Excerpted passage -
[Start of section]
Perl () is a municipality in Merzig-Wadern, Saarland, Germany. In 2020 its population was 8,824.

Geography

Overview
It is situated on the right bank of the river Moselle, on the border with Luxembourg and France, approximately 25 km southeast of Luxembourg City. It is joined by a bridge across the Moselle with Schengen in Luxembourg and by a second bridge between Nennig and Remich. A fine Roman mosaic has been found in the village of Nennig.

Subdivision
The municipality consists of Perl and 13 villages (Ortsteil):

Administration
 1989 - 2007 : Anton Hoffmann, CDU
 2007 - 2015 : Bruno Schmitt, SPD
 2015 -      : Ralf Uhlenbruch, CDU

Education
There have been schools in the municipality of Perl for several centuries, with the oldest schooling and school building records dating back to the year 1743. The Deutsch-Luxemburgisches Schengen-Lyzeum Perl is the first cross-border grammar school which offers both the German and Luxembourg diplomas.

Day Care Centres 
 Day Care St. Franziskus Besch
 Day Care Center St. Martin Nennig
 Day Care Center St. Quirinus Perl
 Day Care Center Leukbachtal Oberleuken

Primary school 
 Primary school Dreiländereck Perl

Grammar school 
 German-Luxembourgish Schengen-Lyzeum Perl

Main sights

Roman mosaic floor
The Roman mosaic in Nennig is the second largest mosaic north of the Alps, with a size of 160m². It was rebuilt in 1874 and restored in 1960. The mosaic has a 15.65 m × 10.30 m large, ornamental decorated surface, which is a gem that exceeds all mosaics that have been found in the Moselle region in Roman palaces and mansions.

Roman Villa Borg
The Roman Villa Borg has been reconstructed faithfully with lobbies, public baths, gardens and Roman tavern and also displays archaeological finds. Original recipes of the Roman gourmet Apicius are used for cooking.
[End of section]
Recorded information -
[Start of section]
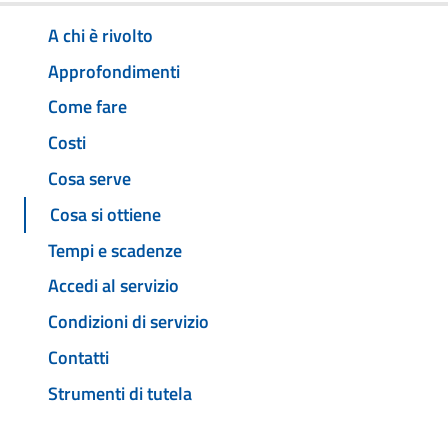
A chi è rivolto
Approfondimenti
Come fare
Costi
Cosa serve
Cosa si ottiene
Tempi e scadenze
Accedi al servizio
Condizioni di servizio
Contatti
Strumenti di tutela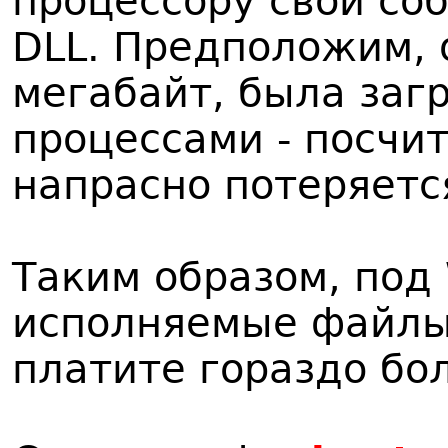
процессору свой со
DLL. Предположим, 
мегабайт, была заг
процессами - посчи
напрасно потеряется
Таким образом, под
исполняемые файлы
платите гораздо бо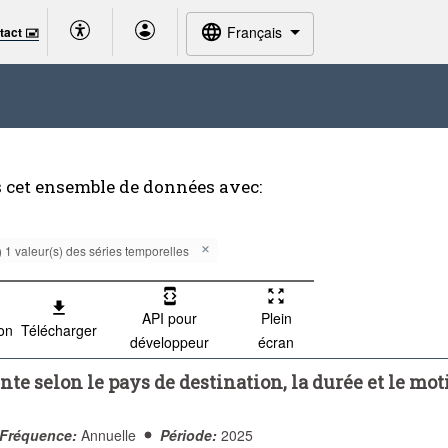
Français
tact 🖃
 cet ensemble de données avec:
 1 valeur(s) des séries temporelles
API pour
Plein
ion
Télécharger
développeur
écran
nte selon le pays de destination, la durée et le mot
Fréquence:
Annuelle
Période:
2025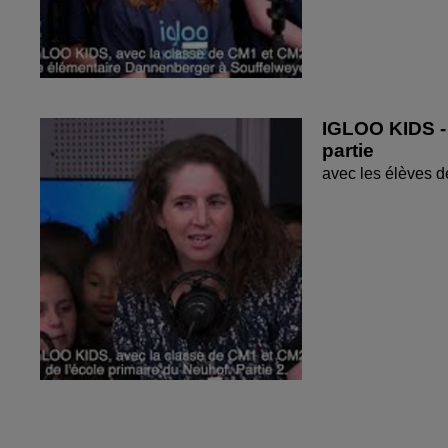
IGLOO KIDS - 
partie
avec les élèves d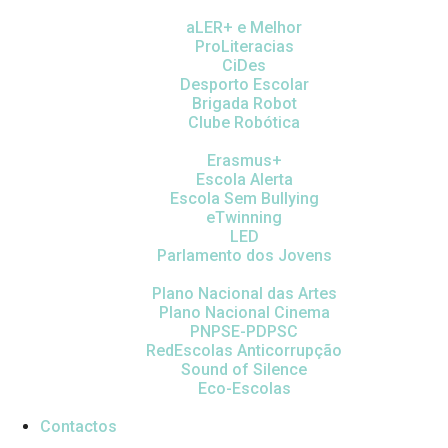
aLER+ e Melhor
ProLiteracias
CiDes
Desporto Escolar
Brigada Robot
Clube Robótica
Erasmus+
Escola Alerta
Escola Sem Bullying
eTwinning
LED
Parlamento dos Jovens
Plano Nacional das Artes
Plano Nacional Cinema
PNPSE-PDPSC
RedEscolas Anticorrupção
Sound of Silence
Eco-Escolas
Contactos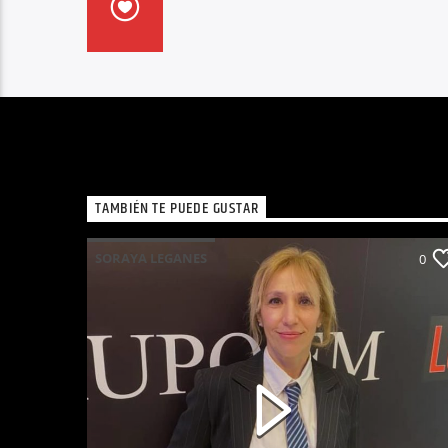
TAMBIÉN TE PUEDE GUSTAR
SORAYA LEGANES
0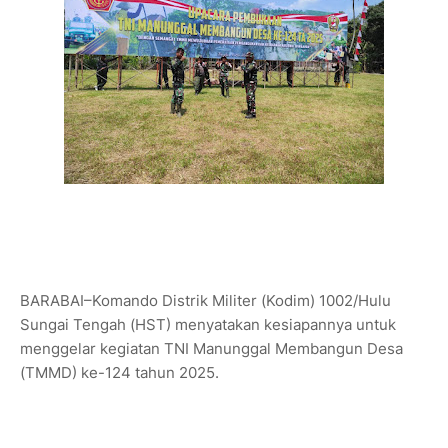
BARABAI–Komando Distrik Militer (Kodim) 1002/Hulu
Sungai Tengah (HST) menyatakan kesiapannya untuk
menggelar kegiatan TNI Manunggal Membangun Desa
(TMMD) ke-124 tahun 2025.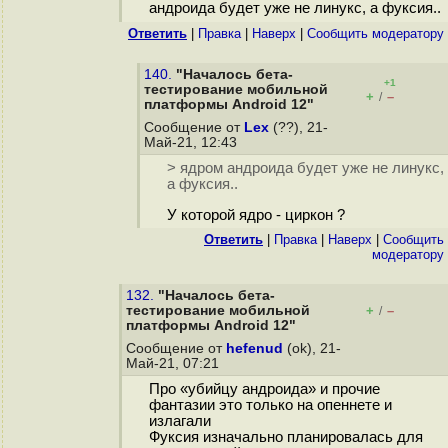
андроида будет уже не линукс, а фуксия..
Ответить
|
Правка
|
Наверх
|
Cообщить модератору
140.
"Началось бета-
+1
тестирование мобильной
+
–
/
платформы Android 12"
Сообщение от
Lex
(??), 21-
Май-21, 12:43
> ядром андроида будет уже не линукс,
а фуксия..
У которой ядро - циркон ?
Ответить
|
Правка
|
Наверх
|
Cообщить
модератору
132.
"Началось бета-
тестирование мобильной
+
–
/
платформы Android 12"
Сообщение от
hefenud
(ok), 21-
Май-21, 07:21
Про «убийцу андроида» и прочие
фантазии это только на опеннете и
излагали
Фуксия изначально планировалась для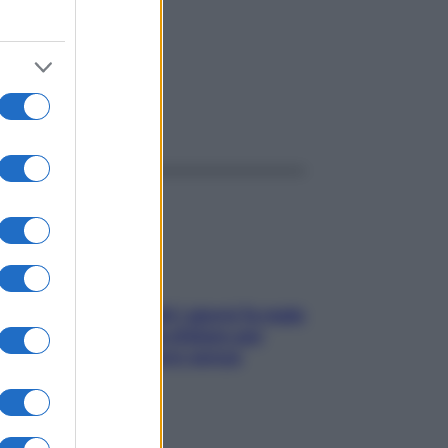
ggi anche
Doccia, lavarsi tutti i giorni fa male
alla pelle? I miti da sfatare per
proteggerla davvero senza
stressarla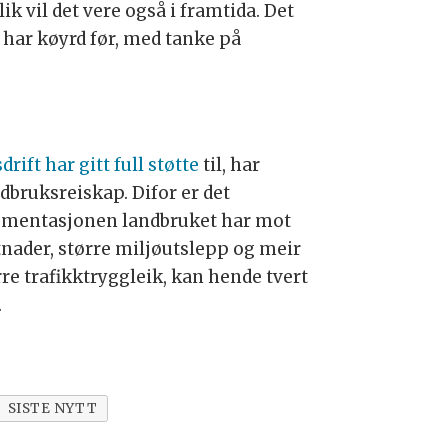
 vil det vere også i framtida. Det
 har køyrd før, med tanke på
rift har gitt full støtte
til, har
dbruksreiskap. Difor er det
rgumentasjonen landbruket har mot
stnader, større miljøutslepp og meir
re trafikktryggleik, kan hende tvert
.
SISTE NYTT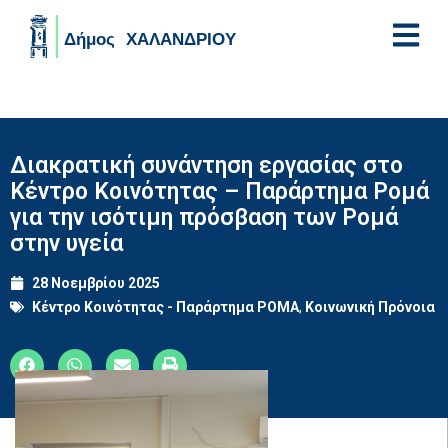
Skip to main content
Διακρατική συνάντηση εργασίας στο
Κέντρο Κοινότητας – Παράρτημα Ρομά
για την ισότιμη πρόσβαση των Ρομά
στην υγεία
28 Νοεμβρίου 2025
Κέντρο Κοινότητας - Παράρτημα ΡΟΜΑ
,
Κοινωνική Πρόνοια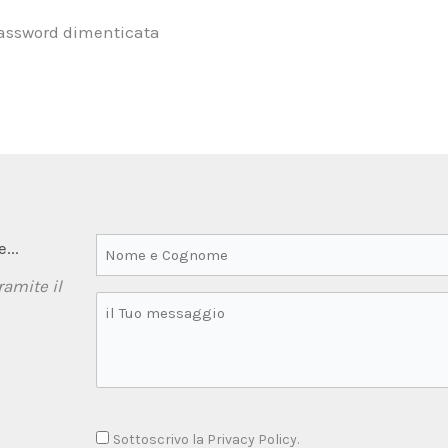
assword dimenticata
...
ramite il
Sottoscrivo la Privacy Policy.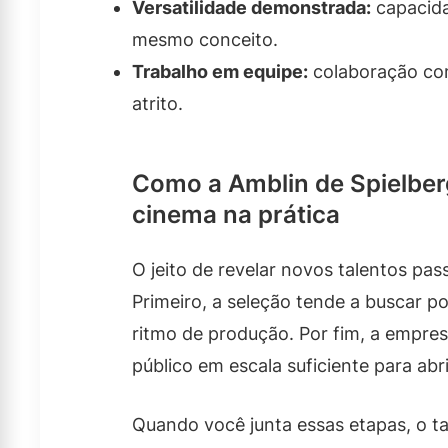
Versatilidade demonstrada:
capacida
mesmo conceito.
Trabalho em equipe:
colaboração com
atrito.
Como a Amblin de Spielber
cinema na prática
O jeito de revelar novos talentos pas
Primeiro, a seleção tende a buscar po
ritmo de produção. Por fim, a empre
público em escala suficiente para abri
Quando você junta essas etapas, o ta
[End of section]
Work order 1 -
Answer these about the Perl text:
(a) What was Perl's population in 2020?
(b) To what year do the oldest schooling and school building records in the municipality date back?
(c) In what year was the Roman mosaic in Nennig restored?
Work order 2 -
Write out the stretch of the Perl text from "Subdivision" through "and Luxembourg diplomas.", swapping "CDU" for "CSU".

Task output 1 -
(a) 8,824
(b) 1743
(c) 1960

Task output 2 -
Subdivision
The municipality consists of Perl and 13 villages (Ortsteil):

Administration
 1989 - 2007 : Anton Hoffmann, CSU
 2007 - 2015 : Bruno Schmitt, SPD
 2015 -      : Ralf Uhlenbruch, CSU

Education
There have been schools in the municipality of Perl for several centuries, with the oldest schooling and school building records dating back to the year 1743. The Deutsch-Luxemburgisches Schengen-Lyzeum Perl is the first cross-border grammar school which offers both the German and Luxembourg diplomas.